President Donald Trump has been nominated as a candidate for the 2021 Nobel Peace Prize for his work in securing a historic peace deal recently between Israel and the United Arab Emirates (UAE). Christian Tybring-Gjedde, a member of the Norwegian Parliament, submitted Trump’s name in a letter to the Nobel committee.
In the legislator’s letter, obtained by Fox News, he wrote, “As it is expected, other Middle Eastern countries will follow in the footsteps of the UAE, this agreement could be a game changer that will turn the Middle East into a region of cooperation and prosperity.”
The Nobel Committee has established the credentials necessary to nominate someone for a Peace Prize.
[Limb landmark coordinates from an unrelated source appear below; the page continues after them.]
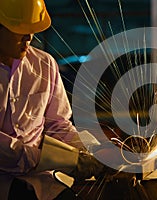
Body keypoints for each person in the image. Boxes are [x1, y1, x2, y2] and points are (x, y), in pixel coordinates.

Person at [0, 0, 105, 199]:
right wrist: (64, 160)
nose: (29, 37)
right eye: (20, 28)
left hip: (41, 181)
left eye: (32, 29)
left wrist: (94, 152)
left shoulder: (44, 65)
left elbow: (58, 125)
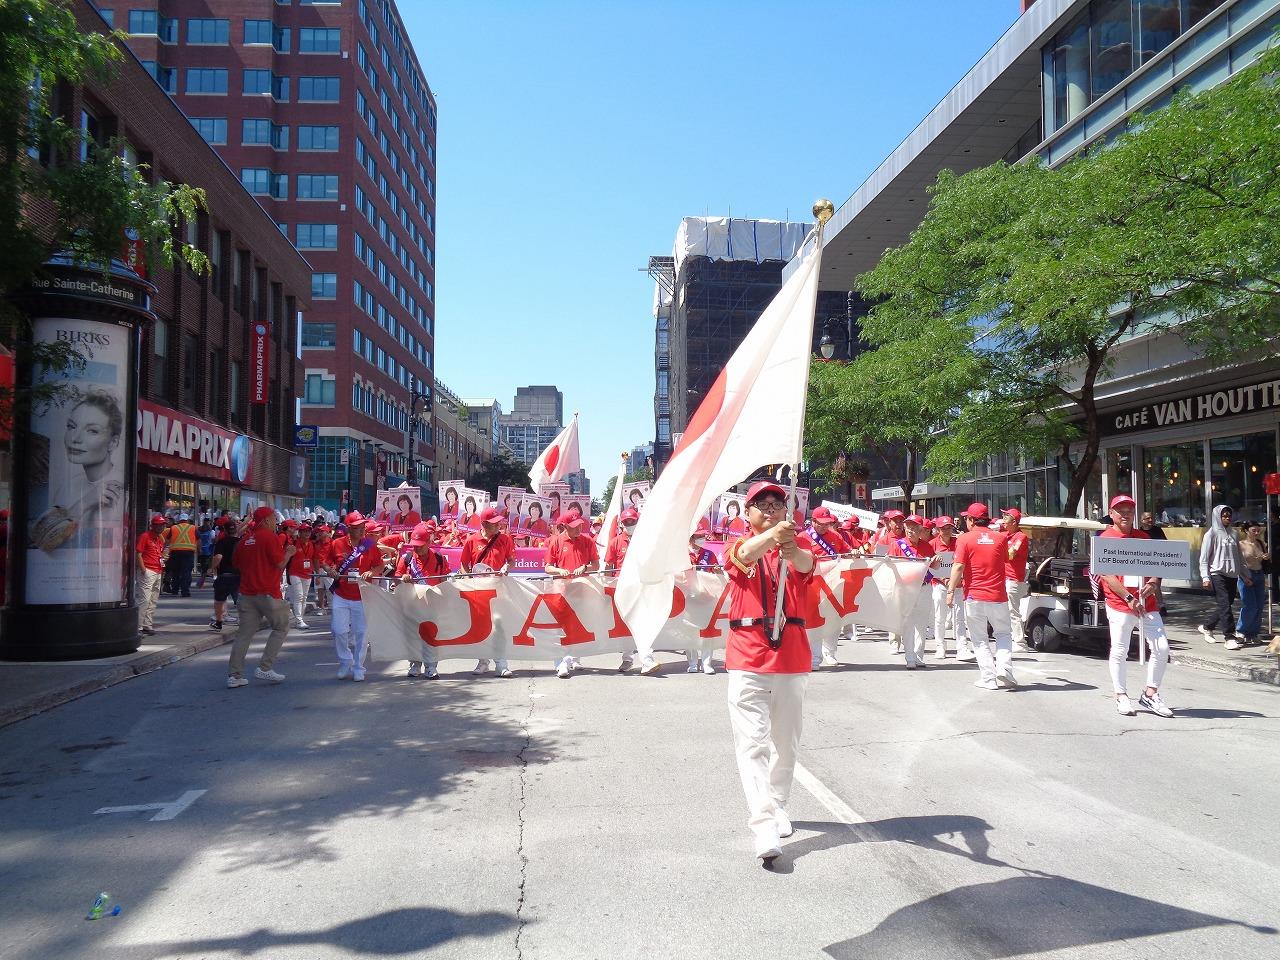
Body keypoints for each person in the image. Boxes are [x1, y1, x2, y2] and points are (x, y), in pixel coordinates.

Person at [722, 481, 816, 865]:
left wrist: (792, 549)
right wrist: (773, 536)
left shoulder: (798, 544)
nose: (770, 509)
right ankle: (763, 824)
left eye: (777, 503)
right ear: (747, 513)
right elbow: (742, 556)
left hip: (792, 658)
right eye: (761, 504)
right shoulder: (739, 544)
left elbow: (808, 566)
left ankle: (777, 804)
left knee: (785, 744)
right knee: (752, 744)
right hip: (748, 657)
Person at [1096, 494, 1174, 717]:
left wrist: (1153, 583)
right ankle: (1121, 695)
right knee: (1120, 649)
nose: (1126, 514)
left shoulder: (1144, 538)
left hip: (1147, 603)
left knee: (1161, 648)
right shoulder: (1104, 539)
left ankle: (1150, 693)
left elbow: (1157, 566)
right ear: (1111, 514)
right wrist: (1128, 598)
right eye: (1120, 510)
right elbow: (1106, 574)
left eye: (1129, 510)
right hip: (1120, 604)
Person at [946, 502, 1016, 691]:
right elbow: (1006, 558)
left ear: (971, 520)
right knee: (1003, 634)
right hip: (998, 596)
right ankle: (1005, 668)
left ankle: (988, 678)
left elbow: (958, 566)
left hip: (974, 595)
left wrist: (950, 591)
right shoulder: (1001, 538)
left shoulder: (964, 539)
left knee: (979, 639)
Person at [226, 506, 294, 688]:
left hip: (246, 594)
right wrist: (289, 553)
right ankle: (265, 667)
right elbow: (280, 564)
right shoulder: (269, 537)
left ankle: (234, 675)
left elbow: (236, 564)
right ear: (266, 520)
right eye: (274, 519)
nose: (276, 522)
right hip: (268, 593)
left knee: (243, 635)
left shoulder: (244, 540)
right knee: (281, 627)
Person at [320, 511, 383, 681]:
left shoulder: (370, 545)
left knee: (362, 634)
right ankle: (345, 661)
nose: (362, 530)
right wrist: (330, 570)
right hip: (341, 594)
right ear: (349, 528)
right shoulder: (337, 543)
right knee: (339, 630)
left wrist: (372, 572)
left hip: (362, 596)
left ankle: (358, 667)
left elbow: (380, 566)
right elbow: (324, 562)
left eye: (363, 526)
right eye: (357, 527)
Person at [462, 506, 517, 677]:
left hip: (498, 590)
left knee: (499, 626)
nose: (498, 525)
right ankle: (483, 661)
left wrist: (507, 567)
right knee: (481, 626)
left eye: (498, 522)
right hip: (478, 591)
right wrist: (468, 579)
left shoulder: (505, 539)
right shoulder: (471, 540)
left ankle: (501, 663)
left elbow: (511, 560)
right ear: (484, 524)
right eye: (494, 523)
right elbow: (464, 564)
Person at [545, 511, 598, 678]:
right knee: (561, 627)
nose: (578, 529)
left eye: (580, 525)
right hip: (561, 590)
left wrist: (585, 567)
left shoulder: (588, 541)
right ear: (565, 526)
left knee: (578, 625)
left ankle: (575, 657)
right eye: (574, 527)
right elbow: (547, 567)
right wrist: (559, 570)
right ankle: (560, 663)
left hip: (581, 589)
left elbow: (596, 565)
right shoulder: (556, 541)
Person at [397, 521, 452, 679]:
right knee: (413, 635)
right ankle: (415, 664)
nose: (417, 548)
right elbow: (396, 578)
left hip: (432, 604)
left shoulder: (439, 558)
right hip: (412, 604)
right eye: (414, 545)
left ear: (428, 542)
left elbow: (445, 579)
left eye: (420, 545)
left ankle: (431, 666)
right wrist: (403, 577)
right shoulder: (407, 558)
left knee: (430, 636)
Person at [888, 515, 938, 669]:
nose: (910, 530)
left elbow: (934, 568)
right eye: (908, 527)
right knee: (908, 623)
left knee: (921, 624)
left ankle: (918, 656)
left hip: (924, 587)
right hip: (906, 589)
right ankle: (910, 656)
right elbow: (890, 568)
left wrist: (937, 561)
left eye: (914, 527)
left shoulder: (927, 546)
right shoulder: (897, 545)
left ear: (921, 530)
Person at [804, 506, 851, 669]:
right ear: (813, 521)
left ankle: (830, 653)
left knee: (833, 619)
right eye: (821, 523)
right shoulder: (803, 537)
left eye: (827, 523)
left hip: (833, 584)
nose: (825, 526)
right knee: (814, 620)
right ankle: (814, 658)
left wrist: (853, 553)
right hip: (812, 585)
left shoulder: (835, 536)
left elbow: (846, 551)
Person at [604, 509, 648, 673]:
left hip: (642, 586)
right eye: (626, 522)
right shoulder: (615, 542)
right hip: (621, 588)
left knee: (642, 622)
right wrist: (606, 587)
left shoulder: (645, 541)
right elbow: (609, 566)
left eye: (632, 521)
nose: (630, 524)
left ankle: (647, 659)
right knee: (625, 624)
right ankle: (627, 659)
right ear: (622, 523)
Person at [1198, 505, 1247, 646]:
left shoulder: (1234, 534)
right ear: (1217, 517)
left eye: (1229, 516)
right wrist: (1205, 577)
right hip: (1217, 573)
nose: (1227, 518)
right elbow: (1204, 558)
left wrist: (1245, 575)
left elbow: (1239, 556)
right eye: (1224, 516)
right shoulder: (1211, 534)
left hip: (1232, 574)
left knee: (1226, 604)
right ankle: (1229, 636)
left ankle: (1207, 626)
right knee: (1225, 604)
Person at [929, 516, 971, 661]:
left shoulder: (959, 543)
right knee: (939, 617)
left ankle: (962, 647)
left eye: (949, 527)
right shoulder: (932, 544)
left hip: (958, 585)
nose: (947, 530)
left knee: (960, 618)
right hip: (939, 585)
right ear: (938, 529)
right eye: (943, 528)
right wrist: (943, 579)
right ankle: (940, 646)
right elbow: (929, 568)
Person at [206, 516, 245, 631]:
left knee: (219, 599)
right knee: (239, 600)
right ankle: (243, 621)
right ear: (235, 530)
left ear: (225, 530)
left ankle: (219, 622)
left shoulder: (222, 542)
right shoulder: (241, 543)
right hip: (238, 575)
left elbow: (218, 557)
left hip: (224, 575)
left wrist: (211, 568)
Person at [1235, 521, 1270, 648]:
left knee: (1259, 606)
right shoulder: (1241, 544)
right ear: (1246, 531)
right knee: (1250, 605)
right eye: (1253, 530)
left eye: (1258, 531)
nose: (1256, 533)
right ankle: (1240, 631)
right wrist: (1244, 577)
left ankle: (1253, 633)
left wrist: (1266, 557)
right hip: (1246, 575)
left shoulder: (1260, 543)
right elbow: (1237, 563)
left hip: (1259, 575)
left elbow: (1265, 559)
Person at [1001, 508, 1031, 652]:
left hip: (1013, 579)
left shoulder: (1021, 537)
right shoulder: (1004, 535)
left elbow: (1010, 555)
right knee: (1004, 611)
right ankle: (1010, 638)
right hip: (1003, 578)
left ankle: (1020, 642)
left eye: (1006, 517)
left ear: (1014, 521)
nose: (1003, 519)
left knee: (1012, 611)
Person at [135, 515, 167, 636]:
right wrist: (143, 569)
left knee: (153, 600)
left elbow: (159, 553)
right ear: (152, 526)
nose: (161, 527)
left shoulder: (159, 538)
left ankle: (147, 625)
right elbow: (138, 553)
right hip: (148, 570)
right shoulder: (145, 536)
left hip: (157, 570)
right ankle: (138, 626)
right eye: (158, 525)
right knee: (145, 599)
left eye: (162, 525)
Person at [285, 522, 316, 629]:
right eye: (304, 531)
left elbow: (314, 559)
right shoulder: (293, 543)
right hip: (295, 573)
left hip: (307, 573)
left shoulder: (311, 544)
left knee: (304, 597)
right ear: (300, 532)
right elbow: (286, 556)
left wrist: (315, 572)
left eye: (309, 531)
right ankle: (299, 620)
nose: (307, 533)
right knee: (299, 596)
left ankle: (300, 619)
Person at [165, 513, 199, 597]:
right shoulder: (193, 527)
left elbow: (167, 540)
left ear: (179, 520)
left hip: (175, 552)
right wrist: (199, 550)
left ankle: (175, 590)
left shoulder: (173, 527)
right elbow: (199, 539)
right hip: (188, 552)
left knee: (175, 572)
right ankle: (185, 591)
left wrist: (167, 549)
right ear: (187, 520)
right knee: (186, 572)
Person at [312, 524, 333, 613]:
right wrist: (317, 574)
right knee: (319, 589)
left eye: (322, 531)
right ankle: (321, 608)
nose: (319, 533)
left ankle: (331, 606)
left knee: (330, 588)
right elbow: (315, 558)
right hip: (318, 568)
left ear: (327, 532)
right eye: (319, 531)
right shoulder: (316, 544)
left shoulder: (333, 543)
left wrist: (333, 568)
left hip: (329, 568)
Qualified nominators include members of national assemblies, cabinet members, international jurists, previous Nobel recipients, university professors and others.
This is Trump’s second nomination for the prize. Tybring-Gjedde and another Norwegian legislator also nominated Trump in 2018 for his Singapore summit with North Korea’s Kim Jong Un.
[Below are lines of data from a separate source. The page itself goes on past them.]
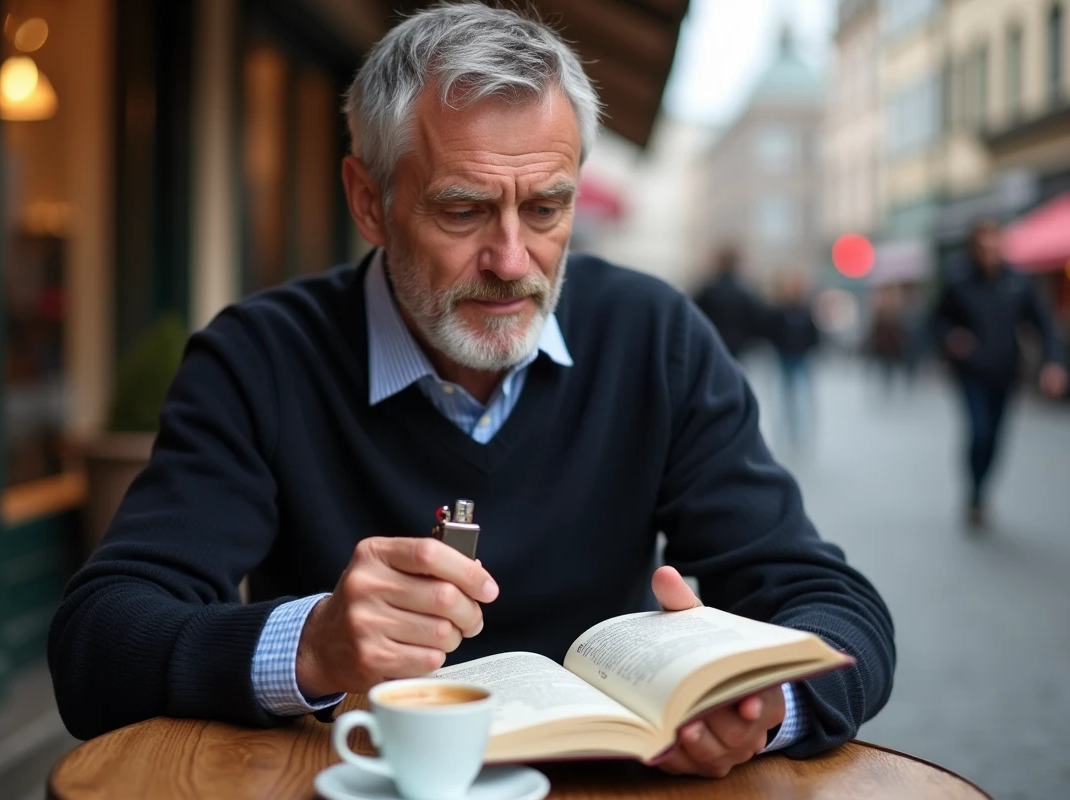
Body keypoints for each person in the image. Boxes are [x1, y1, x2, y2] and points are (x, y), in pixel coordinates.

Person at [48, 3, 894, 779]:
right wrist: (313, 643)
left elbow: (839, 611)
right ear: (368, 202)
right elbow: (96, 645)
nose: (513, 260)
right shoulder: (261, 356)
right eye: (463, 211)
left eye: (548, 208)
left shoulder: (654, 338)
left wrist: (760, 706)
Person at [932, 219, 1068, 527]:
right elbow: (937, 321)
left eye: (995, 243)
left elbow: (1044, 324)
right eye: (984, 245)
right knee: (979, 432)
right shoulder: (958, 280)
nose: (990, 251)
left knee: (995, 438)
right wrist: (952, 337)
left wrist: (1054, 363)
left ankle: (981, 492)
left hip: (1006, 372)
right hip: (971, 373)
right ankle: (975, 493)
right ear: (974, 247)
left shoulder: (1018, 281)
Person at [768, 271, 820, 452]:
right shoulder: (780, 312)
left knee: (804, 397)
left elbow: (814, 334)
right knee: (786, 397)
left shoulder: (805, 311)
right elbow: (773, 332)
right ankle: (787, 432)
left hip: (802, 357)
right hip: (785, 358)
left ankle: (802, 433)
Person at [693, 247, 770, 361]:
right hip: (738, 344)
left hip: (714, 342)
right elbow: (756, 319)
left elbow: (696, 316)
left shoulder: (708, 291)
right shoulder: (745, 292)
Four past U.S. presidents have received Peace Prizes: Theodore Roosevelt, Woodrow Wilson, Jimmy Carter and Barack Obama. The Obama prize was controversial, since he was nominated after only a couple weeks in office. He won for “his efforts to strengthen international diplomacy and cooperation.”
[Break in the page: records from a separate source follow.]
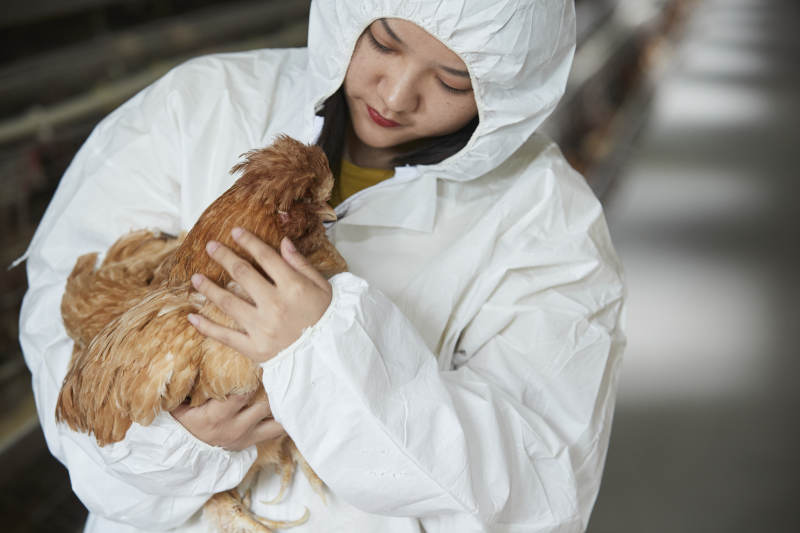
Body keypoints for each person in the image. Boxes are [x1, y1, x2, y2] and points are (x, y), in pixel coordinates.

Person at [18, 0, 626, 531]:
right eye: (384, 42)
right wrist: (178, 443)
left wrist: (326, 352)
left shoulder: (545, 221)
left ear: (506, 87)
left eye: (452, 80)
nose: (395, 94)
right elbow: (62, 333)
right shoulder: (200, 107)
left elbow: (536, 494)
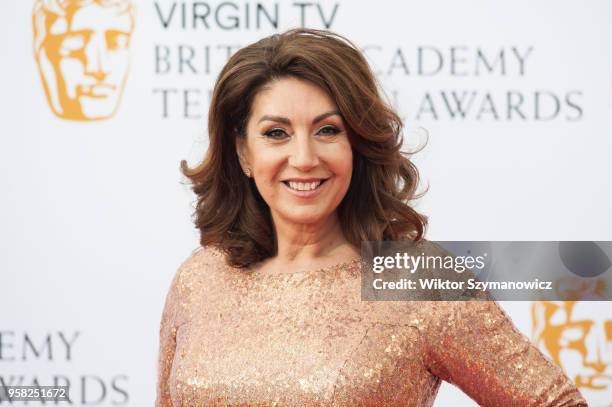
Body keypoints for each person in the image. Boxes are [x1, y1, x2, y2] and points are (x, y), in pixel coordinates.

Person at [156, 28, 587, 406]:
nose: (304, 158)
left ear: (358, 145)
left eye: (328, 130)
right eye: (276, 133)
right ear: (243, 151)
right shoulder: (200, 278)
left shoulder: (414, 281)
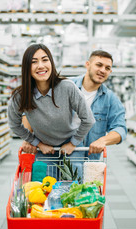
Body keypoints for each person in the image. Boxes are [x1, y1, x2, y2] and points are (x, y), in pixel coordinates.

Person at [8, 44, 95, 176]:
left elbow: (88, 119)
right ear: (27, 68)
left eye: (45, 59)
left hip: (71, 143)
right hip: (44, 147)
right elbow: (14, 124)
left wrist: (73, 143)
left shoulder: (67, 87)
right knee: (44, 187)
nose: (41, 66)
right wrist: (36, 143)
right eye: (34, 62)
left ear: (51, 63)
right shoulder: (20, 96)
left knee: (72, 185)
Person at [22, 50, 127, 160]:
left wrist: (103, 140)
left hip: (86, 157)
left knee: (75, 177)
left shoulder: (110, 99)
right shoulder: (64, 85)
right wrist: (28, 139)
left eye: (107, 68)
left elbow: (120, 129)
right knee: (46, 177)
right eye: (99, 65)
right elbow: (31, 109)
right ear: (88, 65)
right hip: (50, 151)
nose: (102, 70)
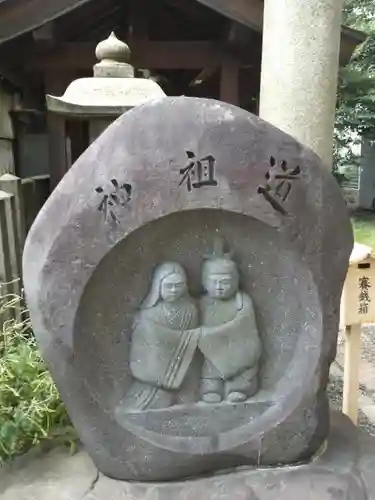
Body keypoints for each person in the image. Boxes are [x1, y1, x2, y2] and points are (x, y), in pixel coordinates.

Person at [124, 262, 200, 411]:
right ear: (158, 287)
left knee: (189, 400)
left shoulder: (190, 311)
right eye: (168, 286)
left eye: (178, 286)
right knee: (158, 402)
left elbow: (191, 344)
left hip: (185, 370)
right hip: (156, 374)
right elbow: (143, 349)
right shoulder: (148, 315)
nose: (173, 291)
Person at [199, 244, 261, 404]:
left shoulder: (242, 301)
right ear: (205, 282)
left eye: (225, 282)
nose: (219, 287)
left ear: (236, 281)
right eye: (214, 282)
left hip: (237, 347)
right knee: (210, 369)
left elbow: (246, 327)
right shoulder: (202, 303)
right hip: (212, 350)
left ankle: (237, 388)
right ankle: (211, 388)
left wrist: (220, 333)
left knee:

In 2015, former Nobel Secretary Geir Lundestad criticized the Obama award, saying, “Even many of Obama’s supporters believed that the prize was a mistake. In that sense, the committee didn’t achieve what it had hoped for.”
Since its establishment in 1901, the Nobel Peace Prize has gone to 107 individuals and 27 organizations. Past recipients have included individuals such as theologian Albert Schweitzer, former U.S. Secretary of State George Marshall, Nelson Mandela, Martin Luther King, Jr., Henry Kissinger and Mother Teresa. The award is given in a ceremony in Norway.
The Israel/UAE peace deal, which prompted the nomination, involved agreements “regarding investment, tourism, direct flights, security, telecommunications, technology, healthcare, culture, the environment, the establishment of reciprocal embassies, and other areas of mutual benefit.”
“For his merit, I think he has done more trying to create peace between nations than most other Peace Prize nominees,” Tybring-Gjedde told Fox News.